​Quem cuida de quem cuida?

27 de Outubro, 2016

Outubro é rosa! Novembro azul... Esses meses intensificam as campanhas de prevenção e tratamento ao câncer de mama e próstata. Conhecemos pessoas e histórias de luta e superação, e podemos compartilhar um pouco do momento de felicidade na caminhada das vitoriosas. Contudo também nos mobilizamos a respeito da doença de maneira mais geral, e no momento onde o câncer acaba tendo números alarmantes em nosso estado nos deparamos com o temor do diagnóstico.


O acompanhamento emocional dos pacientes com câncer tem trazidos grandes benefícios ao longo do tratamento. Existe um aparato de possibilidades para o apoio ao paciente oncológico. Contudo, esse texto trata do cuidado ao cuidador. Desde o diagnóstico a prática clínica mostra que, na maioria das vezes, alguém é eleito ao papel de cuidador principal. Fica a encargo dessa pessoa acompanhar, dar suporte e atender as necessidades do paciente foco. Essa tarefa é de enorme exigência emocional, pois, é preciso lidar com nossos temores e sentimento de culpa e o assunto da morte, além de amparar (muitas vezes sem compreender) a intensidade de emoções do próprio paciente.

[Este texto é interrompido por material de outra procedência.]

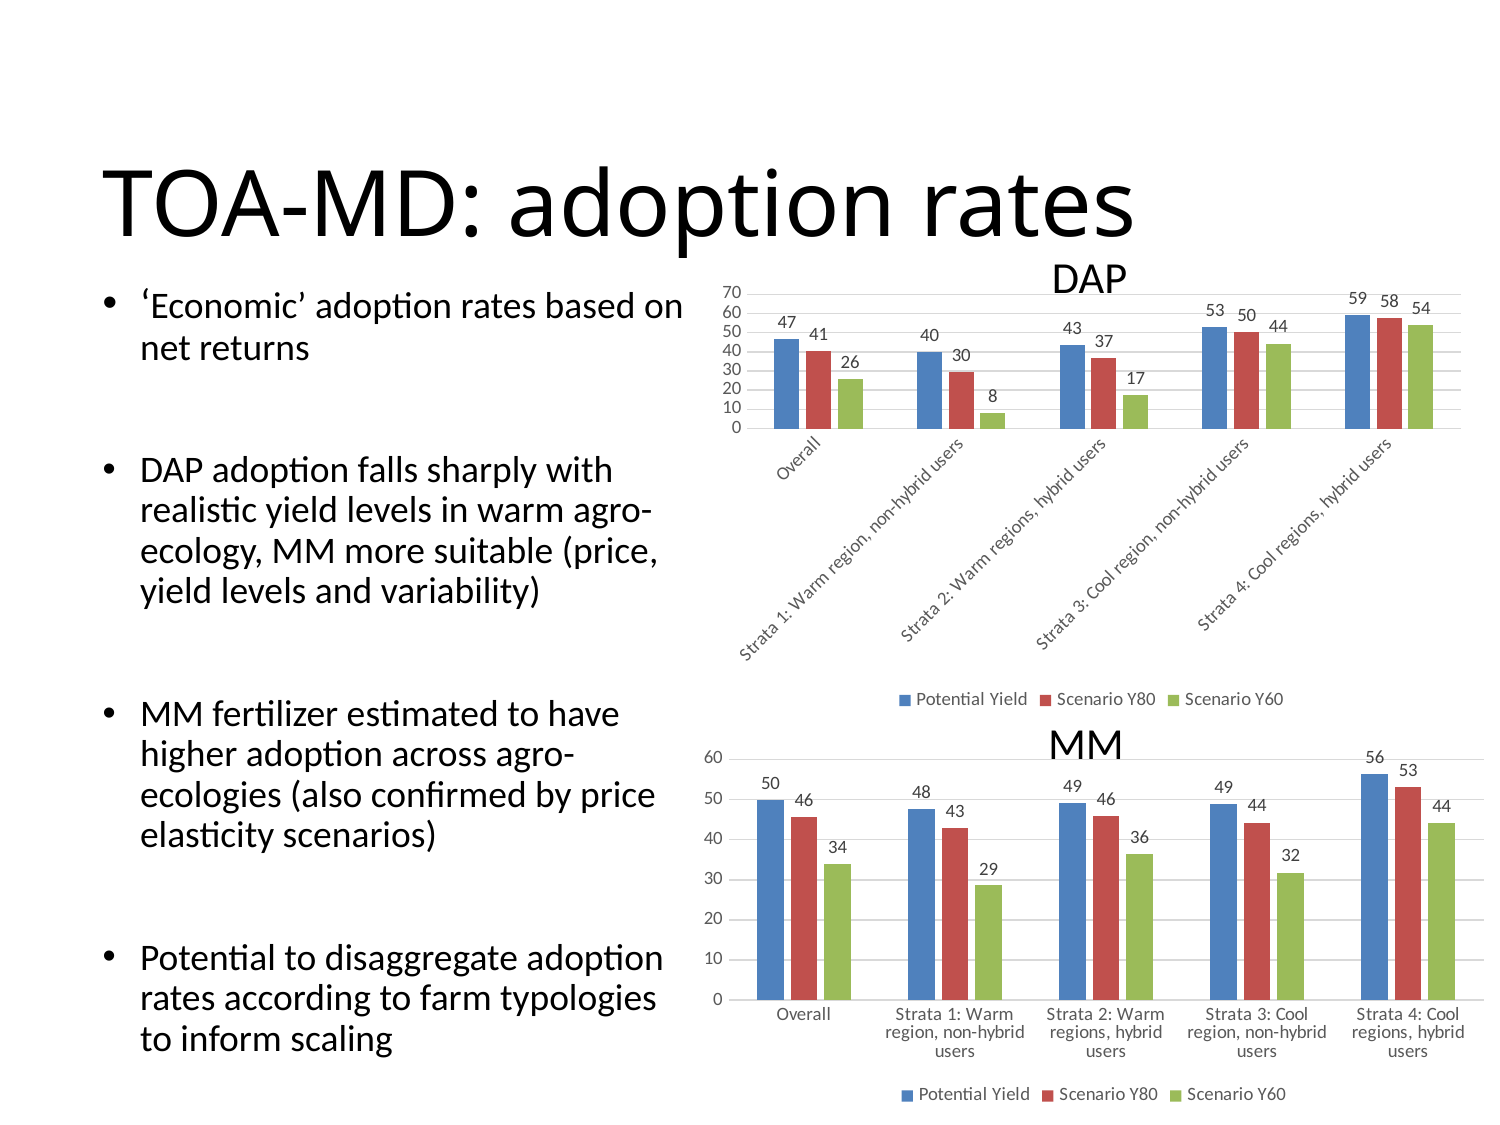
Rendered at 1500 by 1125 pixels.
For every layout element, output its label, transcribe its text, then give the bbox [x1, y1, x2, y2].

subtitle TOA-MD: adoption rates [87, 137, 1213, 275]
text_box ‘Economic’ adoption rates based on net returns DAP adoption falls sharply with realistic yield levels in warm agro-ecology, MM more suitable (price, yield levels and variability) MM fertilizer estimated to have higher adoption across agro-ecologies (also confirmed by price elasticity scenarios) Potential to disaggregate adoption rates according to farm typologies to inform scaling [87, 275, 708, 1075]
text_box DAP [903, 241, 1174, 274]
chart [687, 742, 1500, 1112]
chart [706, 275, 1477, 717]
text_box MM [900, 725, 1171, 740]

Tão importante quanto o atendimento emocional ao paciente oncológico, é a intervenção ao cuidador. Esta pode ocorrer de diversas maneiras como: grupos de apoio, terapia individual mais focada no momento, acompanhamento familiar, entre outras. O cuidado é exigente e desgastante, por isso é preciso cada vez mais cuidar de si, e de seu espaço emocional. Procurar ajuda favorece, fortalece e ensina o cuidador a lidar com esse momento tão crítico na vida de cada um.